Search the records below for the word "North" and show every line where it occurs.

== Segment start ==

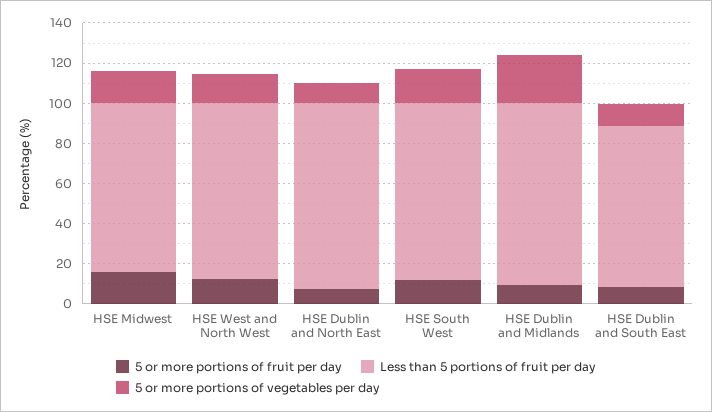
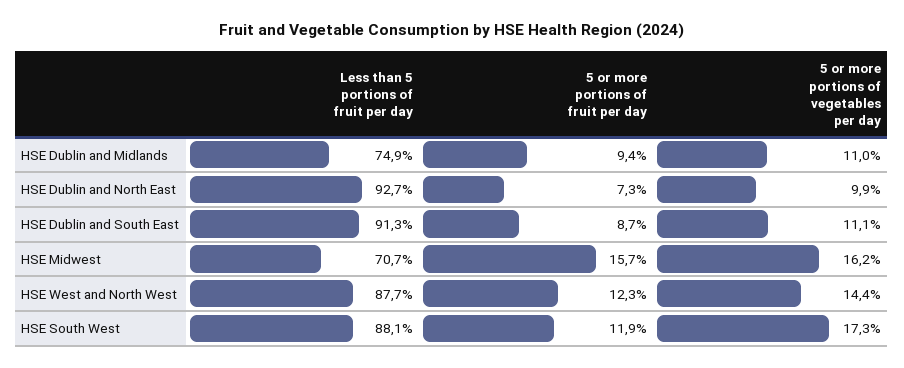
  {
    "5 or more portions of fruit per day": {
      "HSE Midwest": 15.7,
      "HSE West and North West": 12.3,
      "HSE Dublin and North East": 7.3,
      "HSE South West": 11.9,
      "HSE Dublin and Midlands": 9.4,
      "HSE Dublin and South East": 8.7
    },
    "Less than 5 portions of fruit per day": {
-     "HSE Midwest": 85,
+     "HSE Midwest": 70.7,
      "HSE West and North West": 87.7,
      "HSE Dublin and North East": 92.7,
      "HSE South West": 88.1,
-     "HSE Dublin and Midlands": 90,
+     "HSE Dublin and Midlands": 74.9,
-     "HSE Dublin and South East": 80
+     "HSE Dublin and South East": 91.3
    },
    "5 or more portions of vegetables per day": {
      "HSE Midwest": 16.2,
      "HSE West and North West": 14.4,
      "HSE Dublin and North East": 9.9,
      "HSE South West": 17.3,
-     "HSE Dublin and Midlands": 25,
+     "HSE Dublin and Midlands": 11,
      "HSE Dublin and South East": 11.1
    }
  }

== Segment end ==

Response for this exercise
      "HSE West and North West": 12.3,
      "HSE Dublin and North East": 7.3,
      "HSE West and North West": 87.7,
      "HSE Dublin and North East": 92.7,
      "HSE West and North West": 14.4,
      "HSE Dublin and North East": 9.9,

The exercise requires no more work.